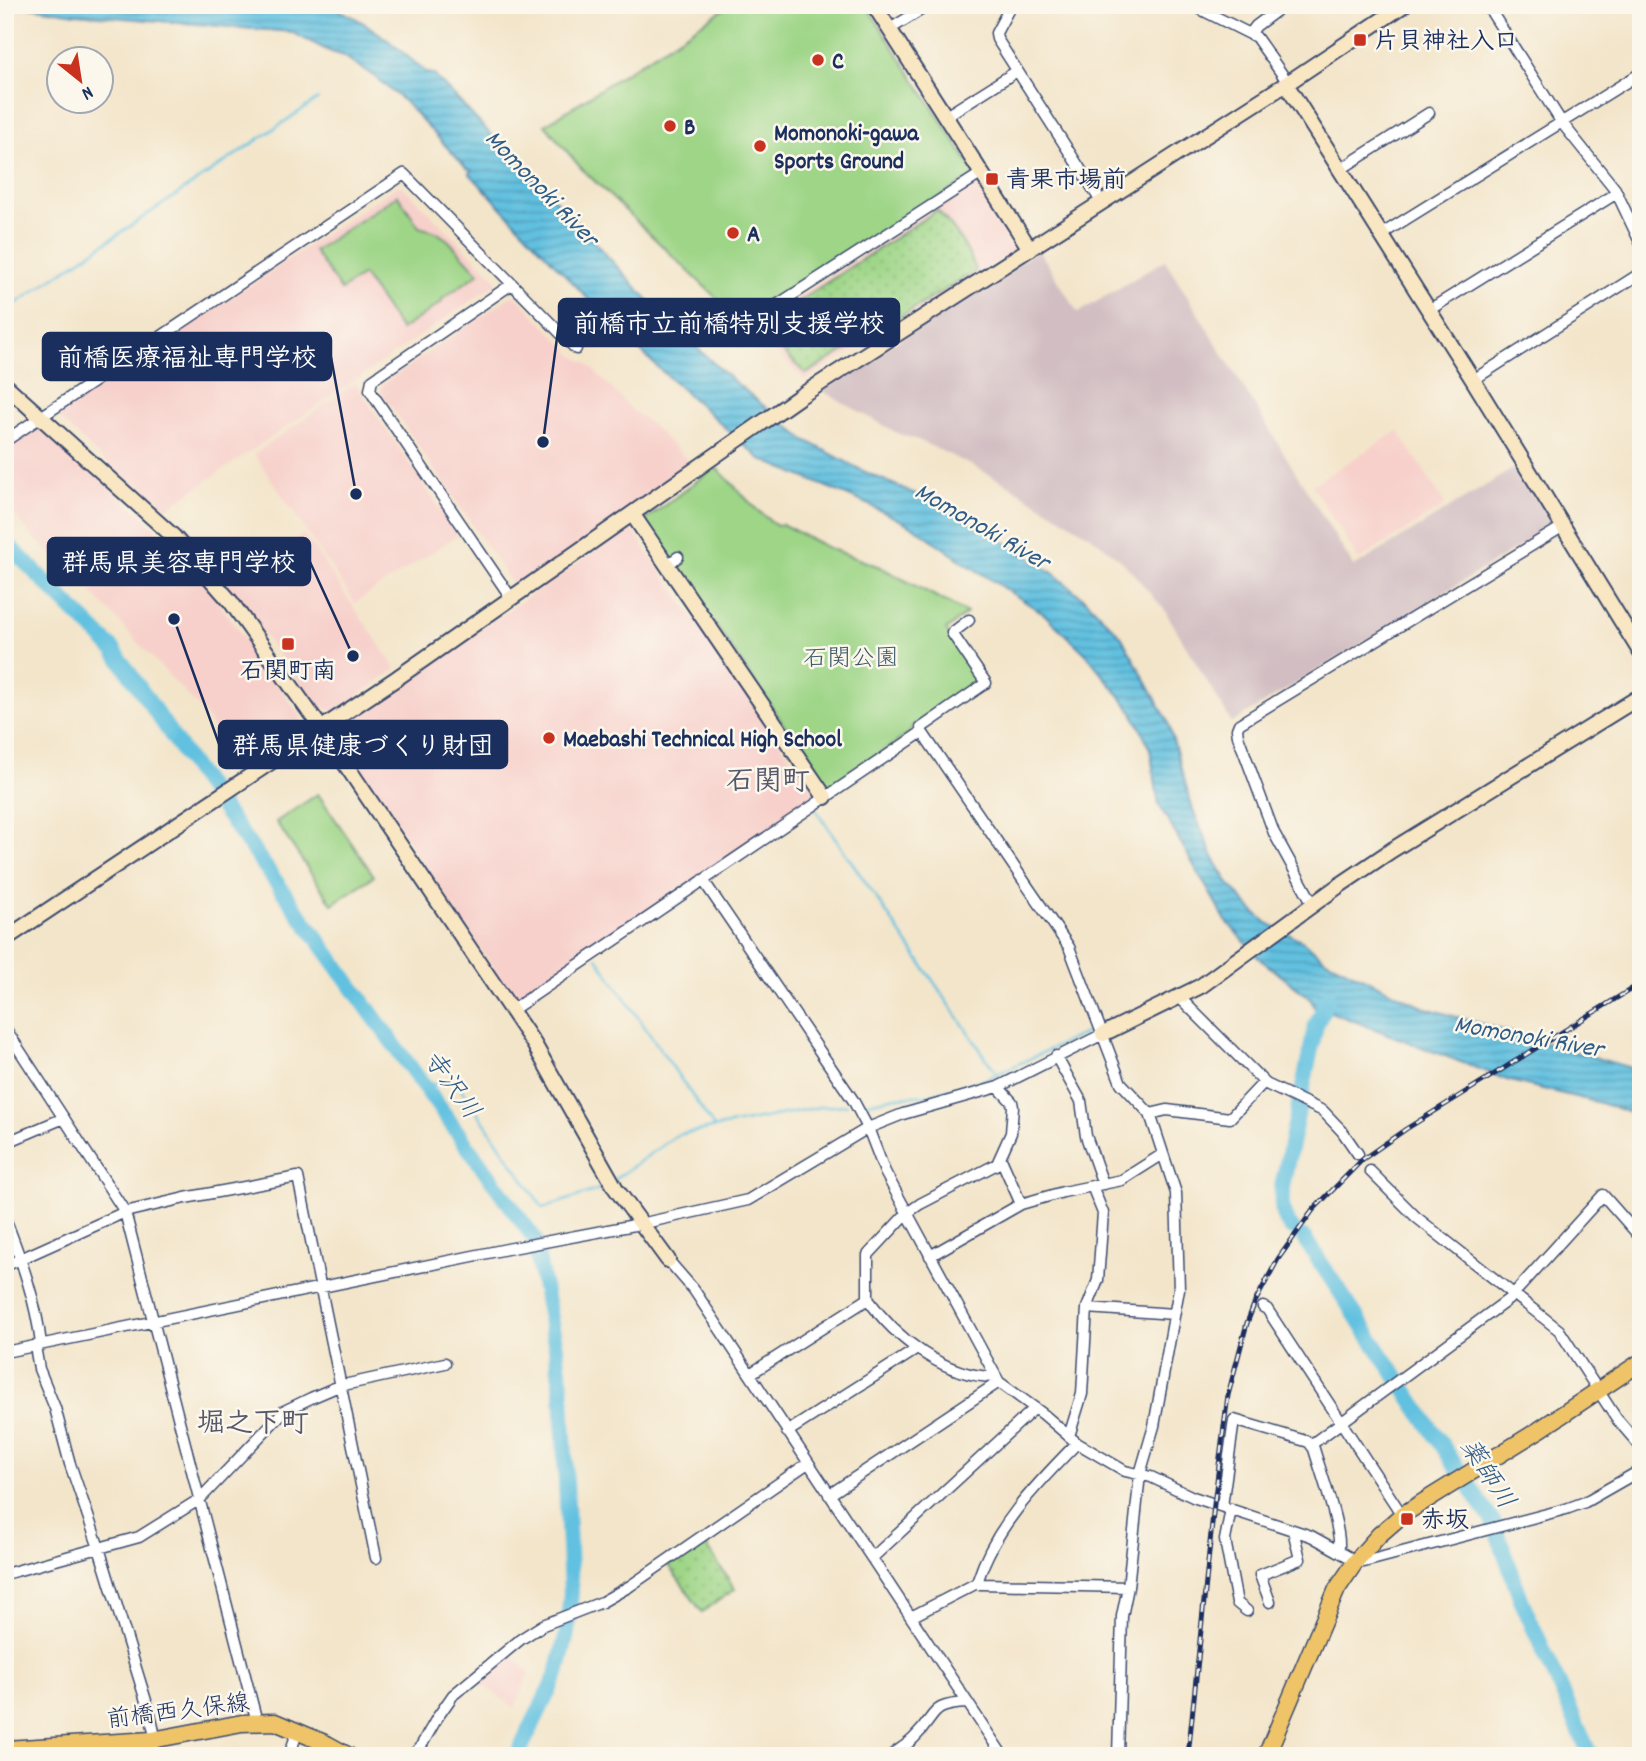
<svg xmlns="http://www.w3.org/2000/svg" width="1646" height="1761" viewBox="0 0 1646 1761" font-family="Dekko,'Klee One',sans-serif">
	<style>
		.built { fill: #f7d0cb }
		.industrial { fill: #d2bec2 }
		.grass { fill: url(#grass-dots); stroke: #5c8272; stroke-width: 2 }
		.park { fill: #9ed587; stroke: #5c8272; stroke-width: 2 }
		.water { fill: url(#water-rules); stroke: #3e789f; stroke-width: 2 }
		.lines { fill: none; stroke-linecap: round; stroke-linejoin: round }
		.stream { stroke: #62c1e0; stroke-width: 2.5 }
		.river { stroke: #62c1e0; stroke-width: 16 }
		.street-casing { stroke: #3b4a6e; stroke-width: 13 }
		.secondary-casing { stroke: #3b4a6e; stroke-width: 18 }
		.primary-casing { stroke: #3b4a6e; stroke-width: 19 }
		.street { stroke: #fff; stroke-width: 10 }
		.secondary { stroke: #f9e7c3; stroke-width: 14 }
		.primary { stroke: #efc469; stroke-width: 16 }
		.rail-casing { stroke: #1b2f5e; stroke-width: 5 }
		.rail { stroke: #fbf7ec; stroke-width: 2.5; stroke-dasharray: 8; stroke-linecap: butt }
		.poi-dot { fill: #c8321e; stroke: #fbf7ec; stroke-width: 2.5 }
		.labels { text-anchor: middle; stroke-width: 5; stroke-linejoin: round; paint-order: stroke }
		.poi-label { font-size: 24px; font-weight: bold; fill: #1b2f5e; stroke: #fbf7ec; text-anchor: start }
		.park-label { font-size: 24px; fill: #3c5868; stroke: #fbf7ec }
		.street-label { font-size: 24px; fill: #1b2f5e; stroke: #fbf7ec }
		.water-label { font-size: 26px; font-style: italic; fill: #305b85; stroke: #fbf7ec }
		.quarter-label { font-size: 28px; font-weight: bold; fill: #57576a; stroke: #fbf7ec }
		.leader { fill: none; stroke: #1b2f5e; stroke-width: 2.5 }
		.callout-dot { fill: #1b2f5e; stroke: #fbf7ec; stroke-width: 2.5 }
		.callout { fill: #1b2f5e; stroke: #1b2f5e; stroke-width: 2.5 }
		.callout-label { font-size: 26px; text-anchor: middle; font-weight: bold; fill: #fff }
	</style>
	<defs>
		<pattern id="grass-dots" width="8" height="8" patternUnits="userSpaceOnUse" patternTransform="scale(1.75)"><rect width="8" height="8" fill="#9ed587"/><path d="M2 2h.1M6 6h.1" fill="none" stroke="#88b777" stroke-width="1.8" stroke-linecap="round"/></pattern>
		<pattern id="water-rules" width="6" height="5" patternUnits="userSpaceOnUse" patternTransform="scale(1.75)"><rect width="6" height="5" fill="#62c1e0"/><path d="M0 2.5h6" fill="none" stroke="#509db9"/></pattern>
	</defs>
	<rect width="100%" height="100%" fill="#fbf7ec"/>
	<filter id="ink" filterUnits="userSpaceOnUse"><feTurbulence type="fractalNoise" baseFrequency=".0143" numOctaves="2"/><feDisplacementMap in="SourceGraphic" scale="14" xChannelSelector="R" yChannelSelector="G"/><feConvolveMatrix kernelMatrix="1 2 1 2 8 2 1 2 1" color-interpolation-filters="sRGB"/></filter>
	<filter id="wash" filterUnits="userSpaceOnUse"><feTurbulence type="fractalNoise" baseFrequency=".00686" numOctaves="4" result="noise"/><feDisplacementMap in="SourceGraphic" scale="28" xChannelSelector="R" yChannelSelector="G"/><feGaussianBlur stdDeviation="1.57" result="paint"/><feColorMatrix in="noise" values="0 0 0 0 0 0 0 0 0 0 0 0 0 0 0 0 0 1.4 0 .05"/><feComposite in="paint" operator="in"/></filter>
	<g filter="url(#wash)">
		<rect width="100%" height="100%" fill="#f3e5ca"/>
		<!-- built -->
		<path class="built" d="M979,179l42,68 -216,133 -56,-51z
			M397,186h5l94,93v5l-336,229 -102,-96 4,-5z
			M511,296l6,1 58,60 12,6 47,49 11,7 49,47 -173,123 -7,-3 -134,-196 3,-6z
			M355,383l103,152 -103,68 -101,-149z
			M39,425l108,95 62,69 92,128v19l-59,40 -38,-63 -112,-120 7,-9 -10,-13 -10,9 -47,-44 -27,-33v-55z
			M1396,432h3l47,73 -87,55 -47,-75z
			M630,527l185,266 1,6 -298,202h-3l-103,-154 -64,-98 -6,-13 3,-9 97,-71z
			M304,534l92,135 -62,43 -16,-6 -92,-121z
			M509,1654l20,18 -14,36 -39,-28z"/>
		<!-- industrial -->
		<path class="industrial" d="M1039,250l39,63 87,-53 189,307 165,-102 34,53 -2,9 -319,196 -68,-114 -41,-47 -31,-25 -80,-50 -37,-20 -57,-27 -19,-6 -78,-44z
			M97,351l9,15 -26,15 -9,-13z"/>
		<!-- grass -->
		<path class="grass" d="M937,210c17,18 31,38 39,61l-170,103 -48,-46z
			M700,1542l5,2 30,45 -33,23 -34,-47z"/>
		<!-- park -->
		<path class="park" d="M730,5h136l108,166 -1,5 -210,136h-32l-151,-145 -35,-42z
			M398,195l21,32 17,5 12,8 31,33 -37,26v3l-41,28 -38,-55 -22,15 -27,-39z
			M714,468l5,2 38,40 20,16 5,-2 46,24 52,19 87,46 -21,17 33,49 -2,4 -66,44 -1,6 -80,54 -4,-1 -182,-265z
			M318,794l56,82 -42,28 -56,-82z"/>
		<!-- water -->
		<path class="water" d="M17,5h311c42,17 65,39 99,68l6,1 65,68v2l3,-2 163,175 59,55 82,68 58,31 82,36 70,41 38,25 36,30 32,33 46,83 26,91 20,47 16,27 23,26 15,13 34,17 25,20 97,47 218,64v45l-41,-13 -90,-22 -182,-70 -9,6 -9,-19 -49,-38 -35,-39 -67,-116 -9,-56 -10,-22 -10,-18 -44,-55 -42,-40 -82,-53 -48,-34 -51,-25 -103,-43 -107,-96 -62,-61 -122,-129 2,-3 -5,-2 -60,-65 -31,-26 -33,-22 -11,-3 -40,-20 -215,-18z"/>
		<g class="lines">
			<!-- stream -->
			<path class="stream" d="M5,57l6,-4
				M5,311l313,-212
				M816,810l181,264
				M597,958l117,169
				M422,1083l19,2
				M460,1087l83,121 57,-19 7,-5
				M867,1103l30,-6 32,-2 57,-16 108,-50
				M615,1179l62,-44 143,-28 27,-2"/>
			<!-- river -->
			<path class="river" d="M5,542l108,107 85,125 336,464 22,110 6,45 9,200 -4,40 -10,41 -40,82
				M1292,1228c-11,-10 -11,-27 -10,-41l34,-162 12,-27
				M1304,1238l190,285 28,79 65,146 6,8"/>
		</g>
	</g>
	<g filter="url(#ink)">
		<g class="lines">
			<!-- street casing -->
			<g class="street-casing">
				<path id="street" d="M1011,5l-15,28 1,6 105,164
					M1192,5l64,32 28,40 2,7
					M1487,5l75,118 53,66 26,55
					M890,29l39,-24
					M1250,34l6,-8 28,-21
					M946,116l71,-45
					M1341,169l88,-56
					M1382,234l259,-161
					M1429,310l188,-117
					M755,319l227,-146
					M1473,380l168,-107
					M5,441l399,-267 172,175
					M667,565l11,-8
					M512,599l-139,-204 -3,-5 2,-10 140,-96
					M922,732l147,215 52,136 29,31 26,79 3,96 -25,137 -14,48 -12,113 -6,29 -4,140
					M703,880l150,220 15,28 17,44 114,210 44,32 34,29 48,28 26,6 42,20 118,39 45,25 8,1 202,-53 19,-7 56,-32
					M1313,904l-39,-71 -36,-97 -1,-7 2,-5 323,-197
					M1179,997l87,87 57,27 19,20 16,23
					M512,1010l410,-278 -1,-4 65,-45 -34,-50 17,-13
					M5,1028l120,184 132,510
					M1056,1056l25,45 5,35 17,48
					M1150,1114l17,-4 63,8 34,-36
					M5,1143l59,-25
					M1001,1159l20,45
					M1370,1171l46,46 143,113 57,88 25,29
					M5,1218c16,41 31,82 36,126
					M930,1256l91,-52 42,-12 59,-12 41,-26
					M668,1260l26,30 309,466
					M5,1266l120,-54 60,-14 113,-21 78,381
					M1263,1307l4,2 135,206
					M1087,1308l87,6
					M35,1346l4,23 16,39 15,56 29,84 51,166 4,18 -3,24
					M5,1352l502,-103 133,-25 108,-24 120,-72 35,-14 95,-27 105,-53
					M750,1374l118,-75
					M995,1377c-50,0 -100,-39 -127,-78v-44l39,-42 13,-9 77,-40 14,-31 2,-26 -1,-5 -14,-15
					M787,1432l130,-83
					M1069,1436l13,-42 5,-86 11,-28 5,-67 -11,-27
					M1077,1443c-39,40 -82,83 -99,137l2,4 148,3
					M1312,1444l197,-145 94,-104 38,43
					M829,1495l170,-113
					M1222,1506l12,-86 75,22 5,7c5,18 31,89 24,102
					M1231,1509l-6,31 12,63 10,8
					M872,1558l163,-150
					M5,1574l134,-37 61,-38 84,-88 27,-13 28,-12 106,-23
					M1270,1602l-10,-27 40,-16 -7,-29
					M911,1617l68,-35
					M289,1756l9,-26
					M412,1756l9,-10 16,-28 16,-23 68,-56 22,-14 59,-23 28,-16 178,-123
					M891,1756c7,-6 16,-11 23,-18 25,-24 13,-33 54,-35"/>
			</g>
			<!-- secondary casing -->
			<g class="secondary-casing">
				<path id="secondary" d="M874,5l156,244
					M1286,84l187,296 168,273
					M5,385l169,152 57,65 90,126 213,316 82,145 52,71
					M633,515l192,282
					M5,939l392,-261 402,-281 487,-313 118,-79
					M1103,1034l98,-48 136,-99 55,-37 249,-154"/>
			</g>
			<!-- primary casing -->
			<g class="primary-casing">
				<path id="primary" d="M5,1749l147,-9 90,-17 33,-1 52,22 22,12
					M1266,1756l71,-167 19,-28 23,-26 23,-20 137,-85 102,-68"/>
			</g>
			<!-- street -->
			<use href="#street" class="street"/>
			<!-- secondary -->
			<use href="#secondary" class="secondary"/>
			<!-- primary -->
			<use href="#primary" class="primary"/>
			<!-- rail casing -->
			<g class="rail-casing">
				<path id="rail" d="M1188,1756l26,-252 14,-109 19,-72 8,-21 23,-43 35,-49 50,-51 43,-30 235,-146"/>
			</g>
			<!-- rail -->
			<use href="#rail" class="rail"/>
		</g>
	</g>
	<!-- markers -->
	<g class="poi-dot">
		<rect x="1353" y="33" width="14" height="14" rx="3.5"/>
		<circle cx="818" cy="60" r="7"/>
		<circle cx="670" cy="126" r="7"/>
		<circle cx="760" cy="146" r="7"/>
		<rect x="985" y="172" width="14" height="14" rx="3.5"/>
		<circle cx="733" cy="233" r="7"/>
		<rect x="281" y="637" width="14" height="14" rx="3.5"/>
		<circle cx="549" cy="738" r="7"/>
		<rect x="1400" y="1512" width="14" height="14" rx="3.5"/>
	</g>
	<g class="labels">
		<!-- poi labels -->
		<g class="poi-label">
			<text x="1374" y="48">片貝神社入口</text>
			<text x="832" y="68">C</text>
			<text x="684" y="134">B</text>
			<text x="774" y="140">Momonoki-gawa<tspan x="774" dy="28">Sports Ground</tspan></text>
			<text x="1006" y="187">青果市場前</text>
			<text x="747" y="241">A</text>
			<text x="288" y="678" text-anchor="middle">石関町南</text>
			<text x="563" y="746">Maebashi Technical High School</text>
			<text x="1421" y="1527">赤坂</text>
		</g>
		<!-- park labels -->
		<g class="park-label">
			<text x="851" y="665">石関公園</text>
		</g>
		<!-- street labels -->
		<g class="street-label">
			<text transform="translate(178 1710) rotate(-7)" y="8">前橋西久保線</text>
		</g>
		<!-- water labels -->
		<g class="water-label">
			<text transform="translate(543 187) rotate(46)" y="9">Momonoki River</text>
			<text transform="translate(983 525) rotate(30)" y="9">Momonoki River</text>
			<text transform="translate(1529 1035) rotate(10)" y="9">Momonoki River</text>
			<text transform="translate(453 1084) rotate(54)" y="9">寺沢川</text>
			<text transform="translate(1489 1473) rotate(57)" y="9">薬師川</text>
		</g>
		<!-- quarter labels -->
		<g class="quarter-label">
			<text x="768" y="789">石関町</text>
			<text x="253" y="1431">堀之下町</text>
		</g>
	</g>
	<!-- callouts -->
	<path class="leader" d="M543 442L559 323M356 494L331 357M353 656L310 562M174 619L219 744"/>
	<g class="callout-dot">
		<circle cx="543" cy="442" r="7"/>
		<circle cx="356" cy="494" r="7"/>
		<circle cx="353" cy="656" r="7"/>
		<circle cx="174" cy="619" r="7"/>
	</g>
	<g class="callout">
		<rect x="559" y="299" width="340" height="47" rx="7"/>
		<rect x="43" y="333" width="288" height="47" rx="7"/>
		<rect x="48" y="538" width="262" height="47" rx="7"/>
		<rect x="219" y="721" width="288" height="47" rx="7"/>
	</g>
	<g class="callout-label">
		<text x="729" y="332">前橋市立前橋特別支援学校</text>
		<text x="187" y="366">前橋医療福祉専門学校</text>
		<text x="179" y="571">群馬県美容専門学校</text>
		<text x="363" y="754">群馬県健康づくり財団</text>
	</g>
	<!-- margin -->
	<rect width="1646" height="1761" fill="none" stroke="#fbf7ec" stroke-width="28"/>
	<!-- north arrow -->
	<g transform="translate(80 80) rotate(150)"><circle r="33" fill="#fbf7ec" stroke="#a1a7b3" stroke-width="2"/>
	<path d="M0-5L12 26L0 18L-12 26Z" fill="#c8321e"/>
	<text y="-10" font-size="19" font-weight="bold" text-anchor="middle" fill="#1b2f5e">N</text>
	</g>
</svg>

= = = = = = =

### Try it:
Would you please work out how many lines of the data hold "pattern"? Reply with the number alone.

### Solution below:
2